3. Sovereign SDK Rollups can run on any blockchain. The SovereignSDK chain delegates the responsibility of checking proofs to the end user, not the underlying L1 public chain. That’s why they are called “sovereign” rollups, not smart contract rollups. Since the data availability layer does not need to have the ability to verify proofs, Sovereign SDK rollups can be automatically ported to any L1.
Project Progress
We are currently working hard to develop the Sovereign SDK, and the roadmap is divided into three phases.
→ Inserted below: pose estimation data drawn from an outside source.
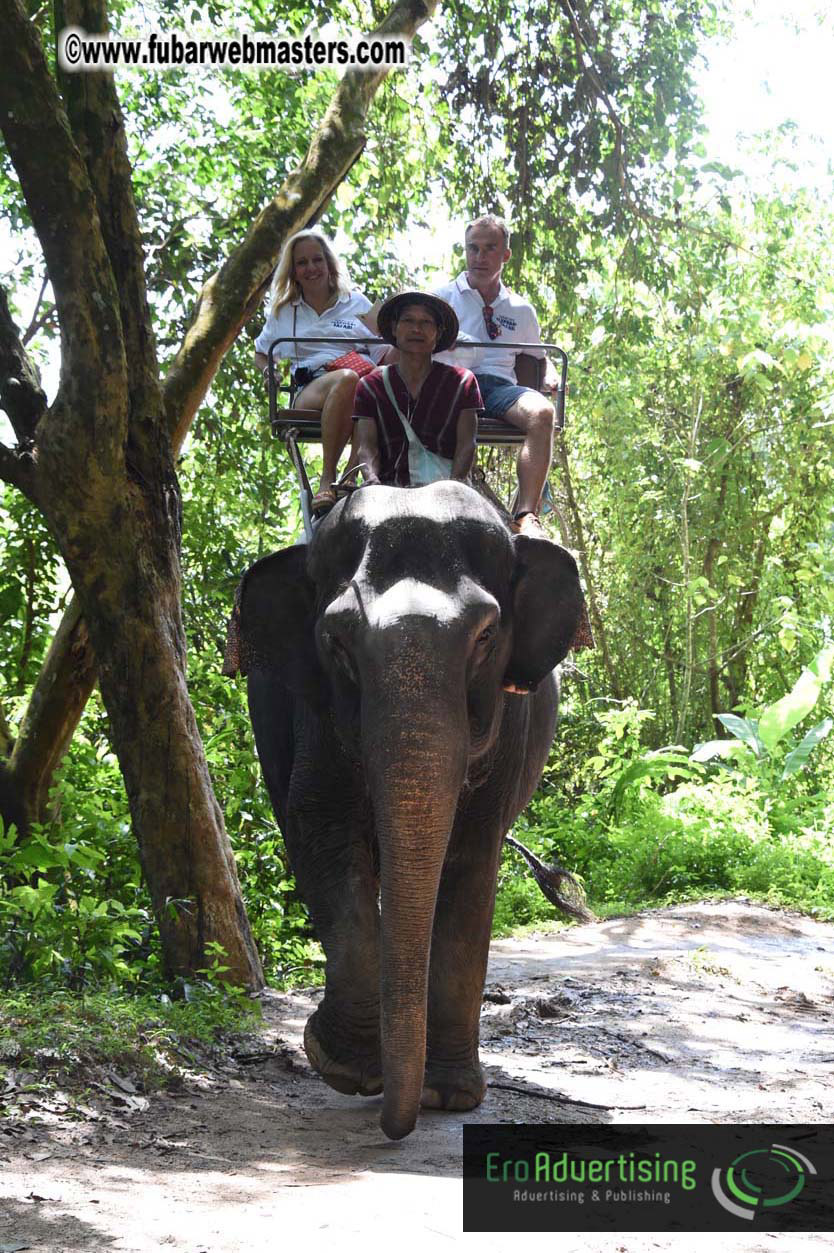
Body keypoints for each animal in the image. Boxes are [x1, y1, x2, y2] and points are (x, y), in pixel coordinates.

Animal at [224, 480, 587, 1140]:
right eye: (336, 642)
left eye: (486, 637)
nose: (399, 1127)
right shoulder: (313, 713)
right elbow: (320, 830)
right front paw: (344, 1068)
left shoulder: (510, 726)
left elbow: (471, 859)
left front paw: (449, 1096)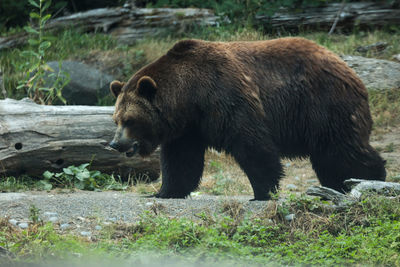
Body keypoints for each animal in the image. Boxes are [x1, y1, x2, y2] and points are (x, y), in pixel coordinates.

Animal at [108, 37, 386, 201]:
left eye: (130, 120)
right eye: (116, 120)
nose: (115, 143)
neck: (189, 96)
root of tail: (349, 69)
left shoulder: (226, 97)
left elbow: (252, 144)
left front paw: (262, 192)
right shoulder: (189, 128)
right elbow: (180, 161)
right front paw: (163, 192)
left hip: (322, 104)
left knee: (341, 148)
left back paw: (370, 178)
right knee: (328, 156)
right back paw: (335, 186)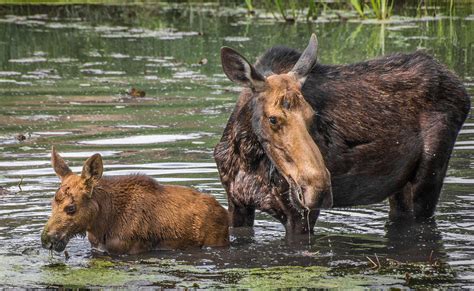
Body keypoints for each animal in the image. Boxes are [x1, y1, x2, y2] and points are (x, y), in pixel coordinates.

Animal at [41, 147, 231, 254]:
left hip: (217, 241)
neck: (102, 223)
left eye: (71, 208)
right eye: (51, 204)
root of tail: (224, 211)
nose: (46, 240)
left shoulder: (132, 249)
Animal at [216, 33, 470, 236]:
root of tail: (462, 89)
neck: (246, 156)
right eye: (273, 119)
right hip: (401, 188)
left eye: (312, 116)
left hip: (430, 175)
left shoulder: (300, 215)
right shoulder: (237, 202)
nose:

Phase 1: Research (ongoing)
The Sovereign SDK is a work in progress. We are designing the default storage module, cryptoeconomic model, and core API. We are also developing a research prototype. The SDK will support a wide range of data availability layers and proof systems, but our current prototype integrates Celestia for data availability and Risc0 for proofs. We expect this phase to be completed around Q2 2023.
Phase 2: Initial deployment
The initial deployment of the Sovereign SDK will be carried out in parallel with the rest of the research. During this time, we will deploy the p2p network, RPC nodes, core APIs, and default storage and sorting modules.
The third stage: hardening experience
Once the SDK is fully functional, we will invest a lot of time in code cleanup, testing, fuzz testing, and auditing. At the same time, we will also develop the first use cases of the SDK. It is expected that the hardening of the initial deployment will last about six months, after which the SDK will be launched on the mainnet.
Make expansion easier
Sovereign Labs hopes to see blockchain support billions of users. To achieve this, the threshold of zero-knowledge technology must be lowered: developers no longer need to be PhDs in cryptography, and professional protocol engineers are no longer needed to build Rollups.
But infinite scalability means nothing if it comes at the expense of verifiability for end users. We can’t claim victory if building, running, or viewing the state of a blockchain still requires cooperation with a centralized entity. That’s why the Sovereign SDK will always remain completely free and open source, and we are committed to building every component of our technology structure with the highest standards of resilience. Finally, we can’t just say it, we build it in the open.